Volume 16, Number 1 Article by Rohit Seksaria and Rajiv Rangarajan March, 2004
Monetary Policy Indicators and Asset Price Bubbles :
The successful implementation of the monetary policy requires the effective use of indicators or intermediate targets. While a wide variety of indicators are used, measures of inflation such as Consumer Price Index (CPI), Wholesale Price Index (WPI) and Producer Price Index (PPI) are the most popular. However, these simple indicators break down during boom-bubble-bust cycles, as was seen in the US and Japan, both of which witnessed asset prices bubbles. Therefore, there is a need for alternate indicators that remain robust even during such unstable periods and also track asset price movements.
In this study, Rohit Seksaria and Rajiv Rangarajan build several models involving techniques such as trimming, lagging, and using a basket of indicators. One such model is based on variations in CPI, share prices, exchange rates, housing prices, and past GDP. The authors have tested this model for the US and Japan and their data analysis reveals that it serves the twin requirements of robustness, and factoring in asset prices. It also acts as a lead indicator since it uses one-year lag data.
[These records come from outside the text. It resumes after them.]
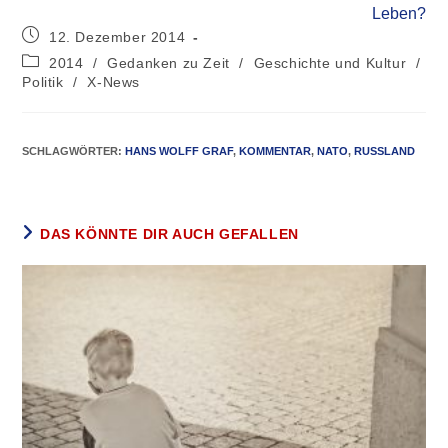
Leben?
12. Dezember 2014
2014
/
Gedanken zu Zeit
/
Geschichte und Kultur
/
Politik
/
X-News
SCHLAGWÖRTER
:
HANS WOLFF GRAF
,
KOMMENTAR
,
NATO
,
RUSSLAND
DAS KÖNNTE DIR AUCH GEFALLEN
Central Banks are often accused of being reactive rather than proactive in policy formulation, but this is primarily because of the difficulty in telling a speculative bubble from a genuine one. Appropriate timing of intervention is one of the biggest challenges facing Central Bankers, especially during boom times. By the time the Central Bank decides to act, the economy may be heated up beyond control (as it happened in the US and Japan), and then the magnitude of intervention required becomes so large that the intervention hurls the economy into a recession. The asymmetric response to asset price changes leads to a moral hazard problem. By providing better forecasts, the suggested model can reduce the timing dilemma and the moral hazard problem. It can alleviate this difficulty by linking it to the monetary transmission channel. However, clear structural models linking it to the monetary channels have not been developed and further research is required to establish these structural relationships. The model would also be applicable in the Indian context but with minor modifications.